In our two previous articles we talked about important psychologists who founded the behaviorist movement of learning psychology. This movement posits that animals, us included, learn and behave based on associations and reinforcements made by the external environment. Moreover, behaviorism sought to establish psychology as only the study of behavior, not mental processes (Miller, 2003).
The rise of behaviorist theory during the 20th century was met with skepticism by many psychologists. These skeptics went on to create a field of study counter to behaviors: cognitivism. This subset of psychologists sought to understand the mental processes (such as memory formation, storage, and retrieval) that allow for learning, as well as how our cognitions affect our behaviors (Bates, 2015; Miller, 2003).
Cognitive psychology utilizes computational models, neuroscientific understanding of brain architecture, and experimental data to form theoretical frameworks for how our brains process information and respond (Thagard, 2018). Additionally, cognitive psychology seeks to understand how social, cultural, and emotional factors play into the ways we think, learn, and solve problems (Stagnor, 2014).

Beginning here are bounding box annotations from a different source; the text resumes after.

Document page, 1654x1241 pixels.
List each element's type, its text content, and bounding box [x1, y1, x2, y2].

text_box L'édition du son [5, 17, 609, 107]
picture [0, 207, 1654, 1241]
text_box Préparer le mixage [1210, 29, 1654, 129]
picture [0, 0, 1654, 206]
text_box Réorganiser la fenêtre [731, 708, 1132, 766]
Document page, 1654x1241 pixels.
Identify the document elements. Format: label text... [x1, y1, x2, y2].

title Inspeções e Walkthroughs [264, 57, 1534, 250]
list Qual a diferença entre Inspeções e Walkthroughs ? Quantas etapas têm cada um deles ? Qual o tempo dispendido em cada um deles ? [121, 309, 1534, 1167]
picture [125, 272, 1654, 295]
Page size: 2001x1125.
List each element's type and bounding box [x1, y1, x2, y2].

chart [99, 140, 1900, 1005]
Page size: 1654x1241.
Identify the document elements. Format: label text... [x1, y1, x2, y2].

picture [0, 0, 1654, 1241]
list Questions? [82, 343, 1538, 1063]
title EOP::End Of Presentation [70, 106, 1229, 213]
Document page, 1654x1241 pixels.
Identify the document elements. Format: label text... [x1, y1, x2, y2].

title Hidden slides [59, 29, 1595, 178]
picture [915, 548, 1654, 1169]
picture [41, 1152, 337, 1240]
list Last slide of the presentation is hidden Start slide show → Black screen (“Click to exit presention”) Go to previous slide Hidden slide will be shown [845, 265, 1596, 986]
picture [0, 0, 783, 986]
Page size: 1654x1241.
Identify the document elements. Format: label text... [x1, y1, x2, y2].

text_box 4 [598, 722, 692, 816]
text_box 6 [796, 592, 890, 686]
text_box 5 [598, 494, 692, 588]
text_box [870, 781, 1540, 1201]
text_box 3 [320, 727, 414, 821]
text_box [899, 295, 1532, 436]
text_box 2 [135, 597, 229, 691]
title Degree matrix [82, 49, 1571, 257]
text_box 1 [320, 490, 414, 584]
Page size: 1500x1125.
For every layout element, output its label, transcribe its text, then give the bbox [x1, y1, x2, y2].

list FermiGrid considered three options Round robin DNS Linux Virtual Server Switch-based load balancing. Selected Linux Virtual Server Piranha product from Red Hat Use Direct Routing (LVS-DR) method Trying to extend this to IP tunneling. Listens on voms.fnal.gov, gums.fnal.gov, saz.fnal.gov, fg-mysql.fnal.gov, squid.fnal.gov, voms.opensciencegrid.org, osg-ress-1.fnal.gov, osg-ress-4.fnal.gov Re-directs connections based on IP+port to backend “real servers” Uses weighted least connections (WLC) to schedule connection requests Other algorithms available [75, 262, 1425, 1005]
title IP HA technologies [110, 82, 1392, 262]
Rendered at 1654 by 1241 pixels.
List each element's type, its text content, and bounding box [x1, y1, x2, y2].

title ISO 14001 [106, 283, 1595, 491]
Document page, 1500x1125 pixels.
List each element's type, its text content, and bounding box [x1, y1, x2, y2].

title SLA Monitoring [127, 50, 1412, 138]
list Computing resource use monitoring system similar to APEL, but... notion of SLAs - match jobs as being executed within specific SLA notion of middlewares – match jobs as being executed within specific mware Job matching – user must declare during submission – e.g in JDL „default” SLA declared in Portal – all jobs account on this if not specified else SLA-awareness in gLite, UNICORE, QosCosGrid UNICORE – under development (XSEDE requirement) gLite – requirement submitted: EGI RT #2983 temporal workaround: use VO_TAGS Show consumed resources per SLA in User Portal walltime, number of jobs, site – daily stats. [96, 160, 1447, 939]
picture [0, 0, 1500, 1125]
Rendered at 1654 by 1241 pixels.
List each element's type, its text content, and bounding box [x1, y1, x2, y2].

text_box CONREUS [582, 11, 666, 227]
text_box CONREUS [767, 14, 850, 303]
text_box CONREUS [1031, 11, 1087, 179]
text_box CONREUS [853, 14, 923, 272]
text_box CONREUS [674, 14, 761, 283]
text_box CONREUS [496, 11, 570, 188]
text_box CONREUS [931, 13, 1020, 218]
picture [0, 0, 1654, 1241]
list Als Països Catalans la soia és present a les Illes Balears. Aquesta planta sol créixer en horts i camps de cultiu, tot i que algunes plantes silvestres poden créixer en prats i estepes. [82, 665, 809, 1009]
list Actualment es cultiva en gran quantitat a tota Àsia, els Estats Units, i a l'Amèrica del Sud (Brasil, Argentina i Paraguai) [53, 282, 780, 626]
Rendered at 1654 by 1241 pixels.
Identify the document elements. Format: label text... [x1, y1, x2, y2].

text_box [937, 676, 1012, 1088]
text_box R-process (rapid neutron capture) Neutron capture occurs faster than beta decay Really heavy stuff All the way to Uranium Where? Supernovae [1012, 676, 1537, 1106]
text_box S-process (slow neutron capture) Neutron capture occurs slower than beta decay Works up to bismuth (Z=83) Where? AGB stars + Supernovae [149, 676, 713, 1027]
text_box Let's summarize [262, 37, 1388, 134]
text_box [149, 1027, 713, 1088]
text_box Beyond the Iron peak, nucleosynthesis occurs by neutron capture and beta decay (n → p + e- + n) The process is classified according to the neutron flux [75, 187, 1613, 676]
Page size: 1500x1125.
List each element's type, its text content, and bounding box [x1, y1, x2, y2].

For many years, behaviorists and cognitivists were adversarial and often viewed each other as incorrect or lacking. Today, most psychologists agree that both behaviorist and cognitivist ideas are important to understanding human behavior. I believe this is an important reminder as it reminds us that things are almost never black and white. In reality, the world is more complicated than that. In order to further understand the human experience we need great thinkers from many different perspectives working together toward scientific discovery.